In this case, they do it in lipstick.
The men's rivalry between the two nations is adrenaline-amped, and the women's version is right there with them, giving no quarter whatsoever.
The rivalry has become so much so that the extent of their preparations to compete against each other has become a virtual arms race. In the process, these two squads have risen so far above the rest of the female hockey world that they're in a stratosphere all their own.
And that's where the world of international women's hockey gets complicated.
As evidenced in last night's latest clash -- this time in Sochi, during the preliminary round of the women's tournament, won by Canada, 3-2 -- these two teams can pack the house. The hockey is high speed, skillful, and totally entertaining. It's as if each game is a matter of life-or-death, and maybe it is.
Everyone knows Canada's obsession with hockey. What with the long overdue opportunities for women in sport coming to fruition, females flocked to the ice in the Great White North. Title IX gave American women top-flight places to play, and the colleges eagerly accepted talented Canadians and Europeans, as well. Hockey Canada and USA Hockey followed with programs and facilities for the most elite of them, and naturally set their collective eyes on each other.

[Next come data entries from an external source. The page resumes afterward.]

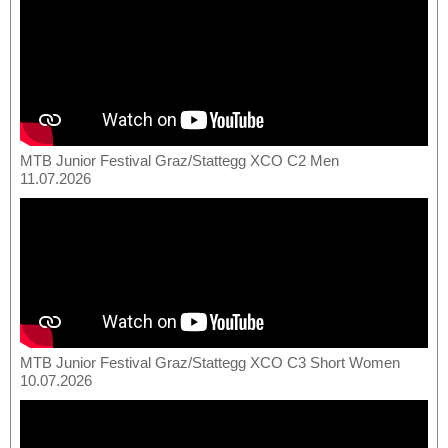
MTB Junior Festival Graz/Stattegg XCO C2 Men
11.07.2026
MTB Junior Festival Graz/Stattegg XCO C3 Short Women
10.07.2026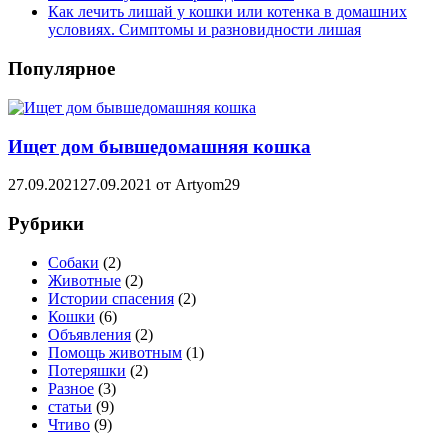
Как лечить лишай у кошки или котенка в домашних
условиях. Симптомы и разновидности лишая
Популярное
Ищет дом бывшедомашняя кошка
27.09.2021
27.09.2021
от
Artyom29
Рубрики
Cобаки
(2)
Животные
(2)
Истории спасения
(2)
Кошки
(6)
Объявления
(2)
Помощь животным
(1)
Потеряшки
(2)
Разное
(3)
статьи
(9)
Чтиво
(9)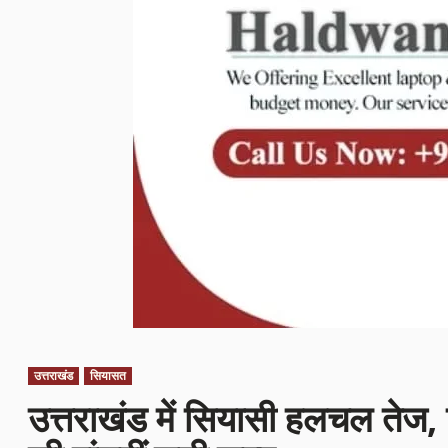
उत्तराखंड
सियासत
उत्तराखंड में सियासी हलचल तेज, 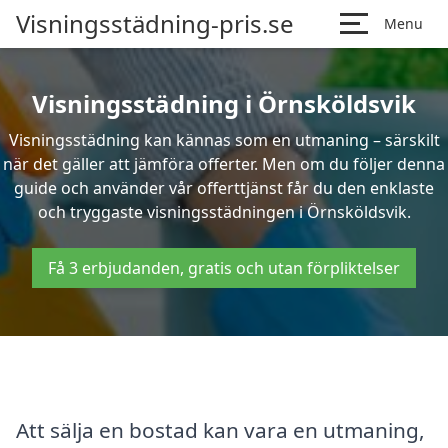
Visningsstädning-pris.se
Menu
Visningsstädning i Örnsköldsvik
Visningsstädning kan kännas som en utmaning – särskilt
när det gäller att jämföra offerter. Men om du följer denna
guide och använder vår offerttjänst får du den enklaste
och tryggaste visningsstädningen i Örnsköldsvik.
Få 3 erbjudanden, gratis och utan förpliktelser
Att sälja en bostad kan vara en utmaning,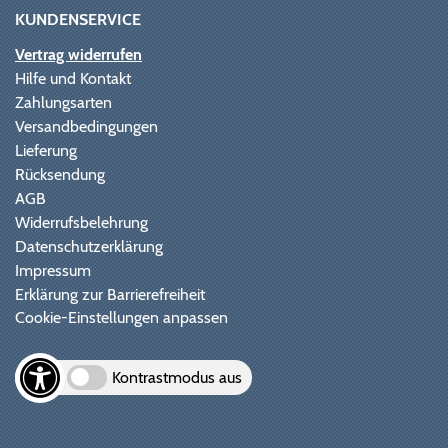
KUNDENSERVICE
Vertrag widerrufen
Hilfe und Kontakt
Zahlungsarten
Versandbedingungen
Lieferung
Rücksendung
AGB
Widerrufsbelehrung
Datenschutzerklärung
Impressum
Erklärung zur Barrierefreiheit
Cookie-Einstellungen anpassen
Kontrastmodus aus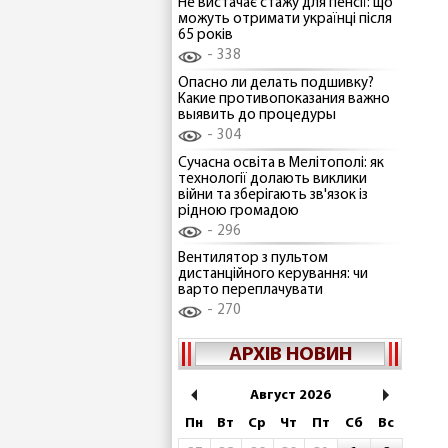
Не вистачає стажу для пенсії: що
можуть отримати українці після
65 років
338
Опасно ли делать подшивку?
Какие противопоказания важно
выявить до процедуры
304
Сучасна освіта в Мелітополі: як
технології долають виклики
війни та зберігають зв'язок із
рідною громадою
296
Вентилятор з пультом
дистанційного керування: чи
варто переплачувати
270
АРХІВ НОВИН
Август 2026
Пн
Вт
Ср
Чт
Пт
Сб
Вс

In short, both nations support their women's teams on a full-time basis. Other nations do not, and the chasm is painfully displayed at each international event. It's reminiscent of the old Celtic v Rangers clashes, where Scottish football's top division included other teams, but none of them mattered.
However, within the framework of international women's hockey, other teams do matter. Exasperation at keeping pace with Canada and the USA has caused the Germans, for example, to question their commitment. This is not good. It's gotten to the point that, in Sochi, the Olympic Tournament features the top four seeds in one preliminary pool with the other four in the other grouping. This way, blowouts are minimized. It also adds an extra moneymaker in a second Canada-USA matchup, which for them was typically dramatic.
From every aspect, then, Canada and the USA are Olympic women's hockey. They're obviously attractive to North American audiences who love to see their teams win, especially against traditional opponents, ie- each other.
A ray of hope for the minnows may come from Finland, a country that cranks out quality goaltenders like Nokia used to do with smartphones. The Finns played Canada tough, but the thought remained that the Canadians were simply tuning up. Sweden has had close matches with the two juggernauts, but like the Finns, it will need a goalie to stand on her head. Japan has made strides, but that just means that it's now losing close games to the European squads.
So, while money, demographics, and politics keep women's hockey in the Olympic discussion, its standard bearers continue to put on a show that its organizers want to inspire rather than discourage their competition. And it's a show that sometimes knows no bounds:
Clearly, both teams will be ready for the gold medal game on Thu 20 Feb.